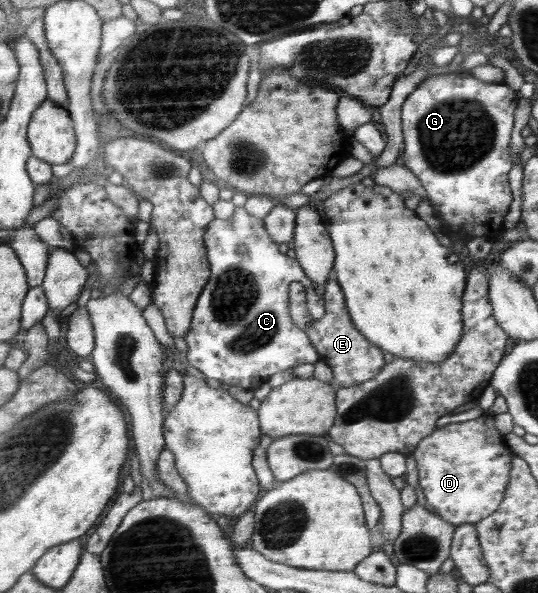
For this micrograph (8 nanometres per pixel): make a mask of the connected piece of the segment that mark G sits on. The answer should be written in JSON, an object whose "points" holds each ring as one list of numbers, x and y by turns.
{"points":[[457,72,446,75,436,75,424,80,414,89,401,108,401,129,403,132,402,158,404,166,420,180,422,188,427,192,428,198,432,201,434,210,444,222,450,226,452,234,460,240,468,241,477,236,486,236,495,240,504,229,504,224,508,224,508,212,512,212,512,204,516,204,516,188,512,188,512,168,516,168,516,158,511,156,512,136,516,136,516,112,520,112,520,92,512,88,512,84,505,82,488,83,478,80,474,75,467,72]]}

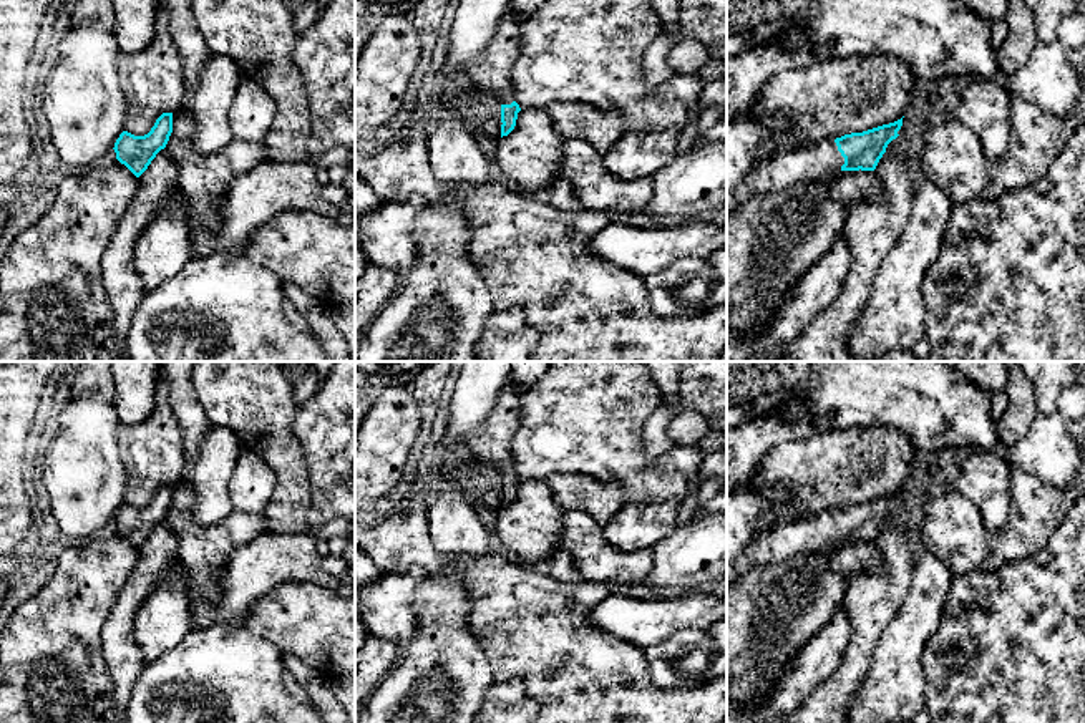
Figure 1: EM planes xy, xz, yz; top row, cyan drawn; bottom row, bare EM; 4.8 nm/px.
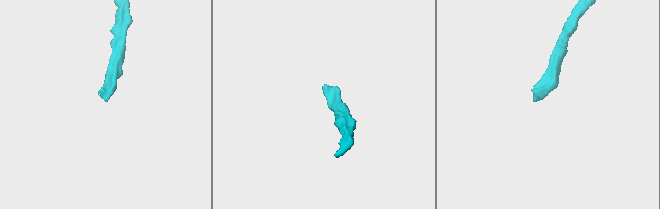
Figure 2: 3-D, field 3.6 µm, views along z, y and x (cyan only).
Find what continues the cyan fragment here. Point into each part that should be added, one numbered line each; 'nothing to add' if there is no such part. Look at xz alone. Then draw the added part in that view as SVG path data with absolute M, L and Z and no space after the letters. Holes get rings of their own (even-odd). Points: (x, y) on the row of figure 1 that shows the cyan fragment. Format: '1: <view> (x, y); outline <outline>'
1: xz (490, 72); outline M508 7L491 43L466 68L470 85L493 95L501 104L514 101L511 70L519 50L518 27L519 20Z

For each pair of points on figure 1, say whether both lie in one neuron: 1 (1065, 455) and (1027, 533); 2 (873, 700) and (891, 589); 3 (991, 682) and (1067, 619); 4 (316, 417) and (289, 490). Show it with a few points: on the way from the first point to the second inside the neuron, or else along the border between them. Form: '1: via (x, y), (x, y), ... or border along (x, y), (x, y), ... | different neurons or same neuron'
1: border along (1016, 466), (1047, 485), (1067, 488) | different neurons
2: border along (906, 592), (898, 611), (881, 632), (870, 662) | different neurons
3: via (1009, 677), (1049, 637) | same neuron
4: border along (296, 413), (294, 438), (304, 455), (311, 490) | different neurons

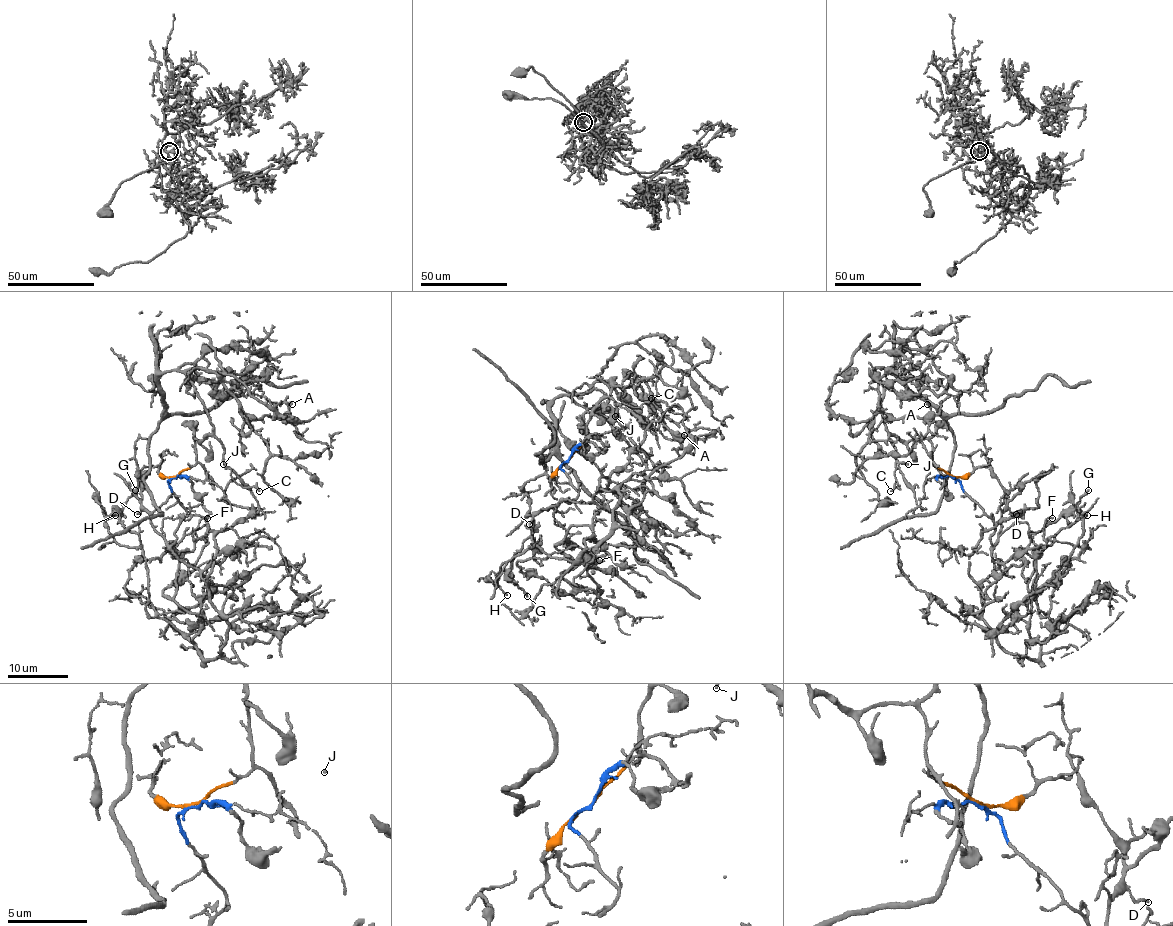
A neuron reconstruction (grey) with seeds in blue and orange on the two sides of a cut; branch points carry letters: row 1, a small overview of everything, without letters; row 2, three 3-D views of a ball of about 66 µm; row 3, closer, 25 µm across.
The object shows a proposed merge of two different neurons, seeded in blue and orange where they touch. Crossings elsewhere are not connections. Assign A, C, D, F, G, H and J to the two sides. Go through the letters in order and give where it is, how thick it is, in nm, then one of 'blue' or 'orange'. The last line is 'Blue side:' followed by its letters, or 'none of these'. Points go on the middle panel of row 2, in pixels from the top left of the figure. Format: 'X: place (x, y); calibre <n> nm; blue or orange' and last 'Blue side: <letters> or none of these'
A: place (684, 435); calibre 130 nm; orange
C: place (651, 398); calibre 130 nm; orange
D: place (529, 524); calibre 90 nm; blue
F: place (599, 560); calibre 110 nm; blue
G: place (527, 596); calibre 240 nm; blue
H: place (507, 595); calibre 110 nm; blue
J: place (615, 416); calibre 190 nm; orange
Blue side: D, F, G, H

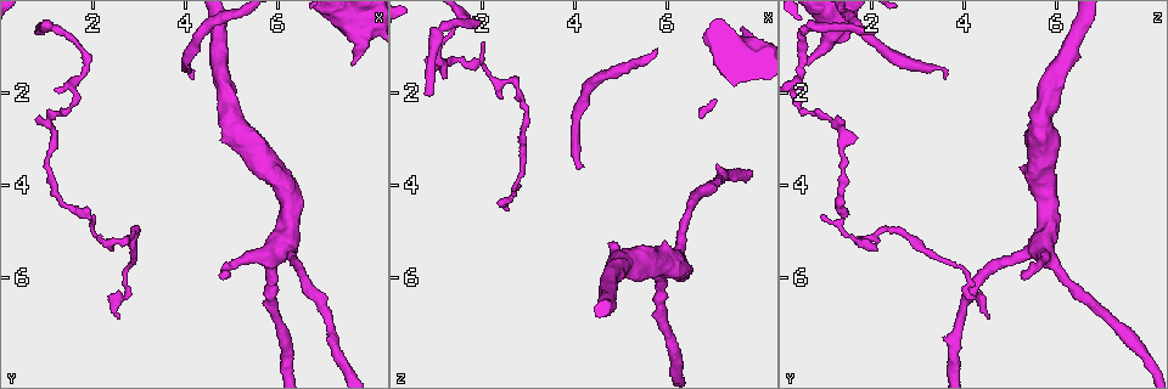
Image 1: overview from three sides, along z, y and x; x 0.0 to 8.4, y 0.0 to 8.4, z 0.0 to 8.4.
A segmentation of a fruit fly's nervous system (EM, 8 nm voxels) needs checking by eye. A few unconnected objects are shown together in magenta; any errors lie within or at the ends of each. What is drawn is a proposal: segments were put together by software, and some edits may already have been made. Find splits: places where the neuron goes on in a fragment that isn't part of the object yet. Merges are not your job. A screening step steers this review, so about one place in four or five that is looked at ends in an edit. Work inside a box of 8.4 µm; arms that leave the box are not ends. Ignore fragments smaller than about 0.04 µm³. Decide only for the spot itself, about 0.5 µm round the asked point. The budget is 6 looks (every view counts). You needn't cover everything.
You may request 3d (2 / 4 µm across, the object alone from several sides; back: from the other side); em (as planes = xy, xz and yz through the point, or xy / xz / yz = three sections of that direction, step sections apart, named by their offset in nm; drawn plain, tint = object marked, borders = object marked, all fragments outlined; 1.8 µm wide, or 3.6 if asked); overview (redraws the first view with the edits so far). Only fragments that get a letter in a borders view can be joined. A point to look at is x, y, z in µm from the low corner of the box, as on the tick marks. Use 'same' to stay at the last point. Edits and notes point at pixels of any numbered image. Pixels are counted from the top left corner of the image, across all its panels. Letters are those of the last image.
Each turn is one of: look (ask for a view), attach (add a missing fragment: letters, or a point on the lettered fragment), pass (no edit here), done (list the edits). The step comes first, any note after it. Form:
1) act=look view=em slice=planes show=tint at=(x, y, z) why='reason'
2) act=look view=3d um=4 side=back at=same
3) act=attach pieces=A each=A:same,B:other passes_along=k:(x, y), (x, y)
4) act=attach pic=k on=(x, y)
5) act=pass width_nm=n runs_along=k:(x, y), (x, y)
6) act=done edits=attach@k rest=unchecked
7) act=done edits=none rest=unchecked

act=look view=em slice=planes show=tint at=(7.55, 1.35, 0.60)

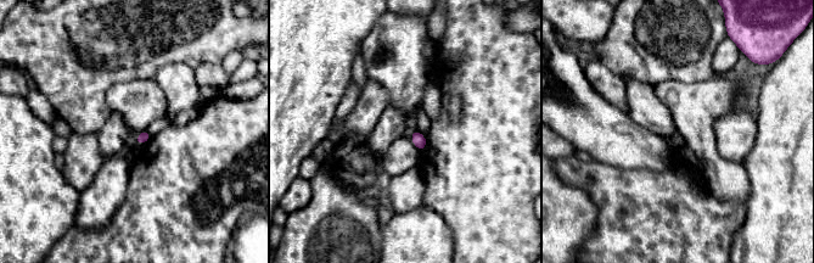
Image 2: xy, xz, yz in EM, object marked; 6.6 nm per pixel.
act=look view=em slice=planes show=borders at=same

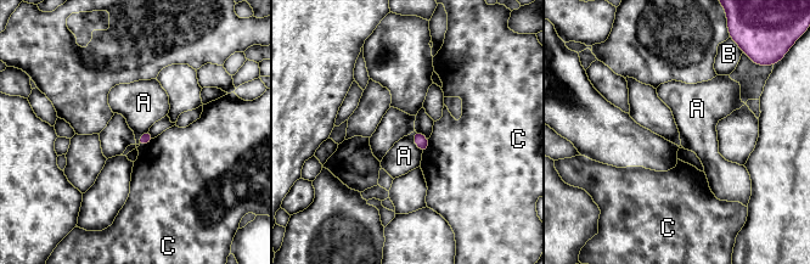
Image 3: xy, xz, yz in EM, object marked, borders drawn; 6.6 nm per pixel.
act=pass each=A:other,B:other,C:other border=3:(414, 132), (414, 144), (422, 152) found='no lettered fragment goes on from it'

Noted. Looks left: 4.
act=look view=em slice=planes show=tint at=(0.80, 0.65, 2.00) why='branch stops here'

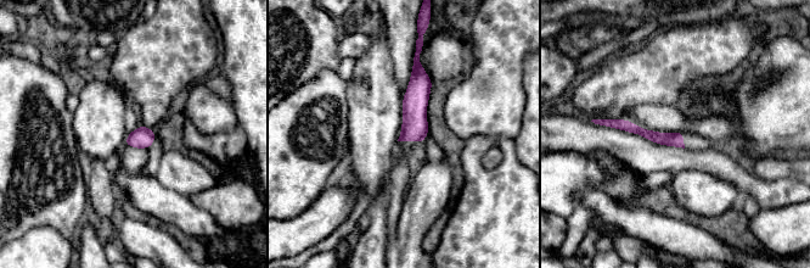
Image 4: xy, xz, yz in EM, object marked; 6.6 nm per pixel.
act=look view=em slice=planes show=borders at=same

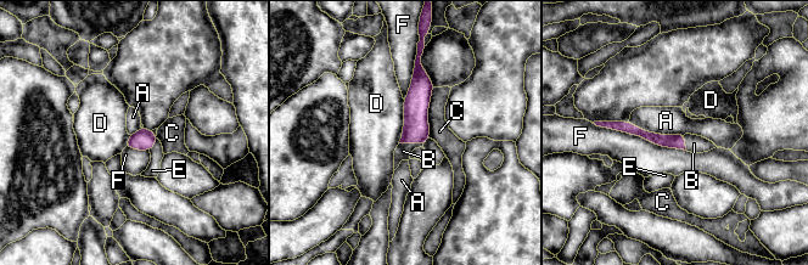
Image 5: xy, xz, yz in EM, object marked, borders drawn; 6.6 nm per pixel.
act=attach pieces=B each=A:other,B:same,C:other,D:other,E:other,F:other passes_along=5:(416, 128), (411, 142), (403, 151) found='the neuron continues'

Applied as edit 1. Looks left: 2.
act=done edits=attach@5 rest=unchecked

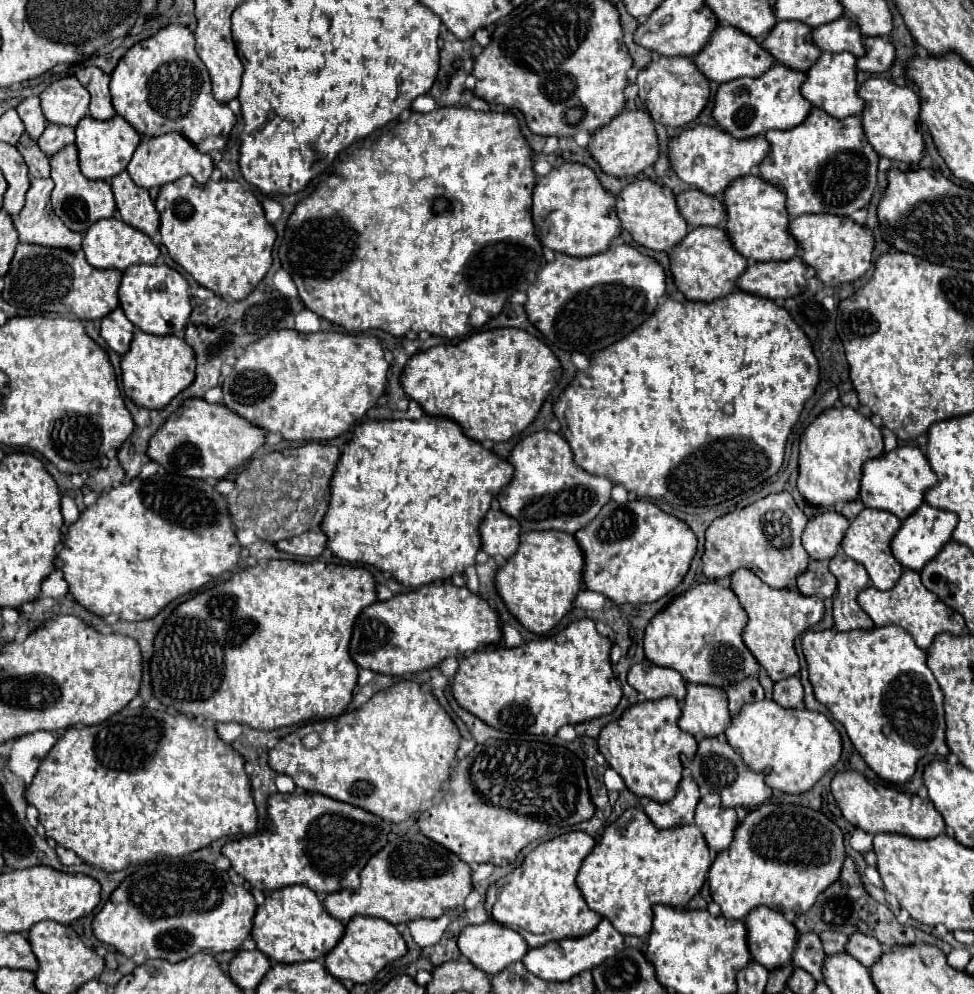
+++
Activity: What you give back must be the stretch above, starting at the line with "Each turn is" and ending at the line with "1) act=look view=em", copied exactly.

Answer area:
Each turn is one of: look (ask for a view), attach (add a missing fragment: letters, or a point on the lettered fragment), pass (no edit here), done (list the edits). The step comes first, any note after it. Form:
1) act=look view=em slice=planes show=tint at=(x, y, z) why='reason'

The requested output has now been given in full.